The particle size distribution of silica fume is not so simple to measure or characterize. As is well known, the ‘ultimate’ silica fume particles are exceedingly small spheres. The diameters actually measured in particle size distribution measurements might correspond to the diameters of the spheres – if the spheres were disconnected from each other. The difficulty is that the dispersability of silica fume into an assemblage of isolated spheres seems to be not possible because of fused links existing between them at points of contact. The effect of such fused links is to sinter the spheres together into chains more commonly clusters, each consisting of dozens or hundreds of linked spheres. Illustrations of such clusters have been provided by various workers.
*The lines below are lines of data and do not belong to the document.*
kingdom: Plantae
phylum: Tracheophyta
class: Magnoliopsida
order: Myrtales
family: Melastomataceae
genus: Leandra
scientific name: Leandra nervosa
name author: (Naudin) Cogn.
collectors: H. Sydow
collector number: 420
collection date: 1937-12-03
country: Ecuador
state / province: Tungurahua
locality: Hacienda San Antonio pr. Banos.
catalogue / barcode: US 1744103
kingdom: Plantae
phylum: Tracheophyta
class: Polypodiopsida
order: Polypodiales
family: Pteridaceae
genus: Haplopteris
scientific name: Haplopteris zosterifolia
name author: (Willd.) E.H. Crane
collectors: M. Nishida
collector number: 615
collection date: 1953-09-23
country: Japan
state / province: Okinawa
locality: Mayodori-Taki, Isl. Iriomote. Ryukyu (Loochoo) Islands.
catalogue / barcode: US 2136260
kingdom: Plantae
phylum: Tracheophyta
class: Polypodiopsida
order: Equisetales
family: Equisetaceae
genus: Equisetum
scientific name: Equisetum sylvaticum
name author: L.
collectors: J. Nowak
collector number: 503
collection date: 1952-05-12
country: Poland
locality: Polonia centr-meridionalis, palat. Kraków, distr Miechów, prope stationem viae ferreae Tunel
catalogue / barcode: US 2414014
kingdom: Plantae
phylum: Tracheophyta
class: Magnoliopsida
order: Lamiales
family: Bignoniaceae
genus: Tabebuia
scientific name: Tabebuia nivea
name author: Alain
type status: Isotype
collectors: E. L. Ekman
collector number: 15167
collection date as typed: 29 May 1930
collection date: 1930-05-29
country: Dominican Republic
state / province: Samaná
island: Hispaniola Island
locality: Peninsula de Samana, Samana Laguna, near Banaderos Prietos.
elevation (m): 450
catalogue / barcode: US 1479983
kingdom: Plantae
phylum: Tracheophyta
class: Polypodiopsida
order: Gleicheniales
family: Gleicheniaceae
Transmission electron microscopy (TEM) is the usual technique employed to depict the sizes of the spheres, and to examine the details of clustering. Secondary electron mode scanning electron microscopy (SEM) has been used, but the depth of field of this mode of examination is such that many layers of spheres are visualized at the same time and it is difficult to see isolated individual clusters. An illustration of the cluster effect as it appears in TEM is shown as Fig. 1. The micrograph is taken from a particularly well-dispersed area in a TEM specimen taken from a commercial densified silica fume that has been used in various concretes at Purdue University. The individual spheres shown in Fig. 1 range in size from about 0.03μm to about 0.16μm. However, in a particle size distribution analysis the sizes of the particles that would be measured are not the those of the spheres themselves, but rather the sizes of the clusters. Such linked clusters of spheres have been often referred to in the literature as “chains”, but as can be seen in the micrograph they are frequently three-dimensional assemblages. The smallest cluster in Fig. 1 is about 0.4μm long and about 0.3μm wide, and contains about 20 individual spheres. The largest cluster, in the right hand part of the figure, is about 1.2μm long and a little less than 1μm wide; it contains more than 100 individual spheres. While it is not easy to accurately define the three-dimensional “sizes” of such clusters, they are obviously substantially larger than the sizes of the individual spheres of which they are composed.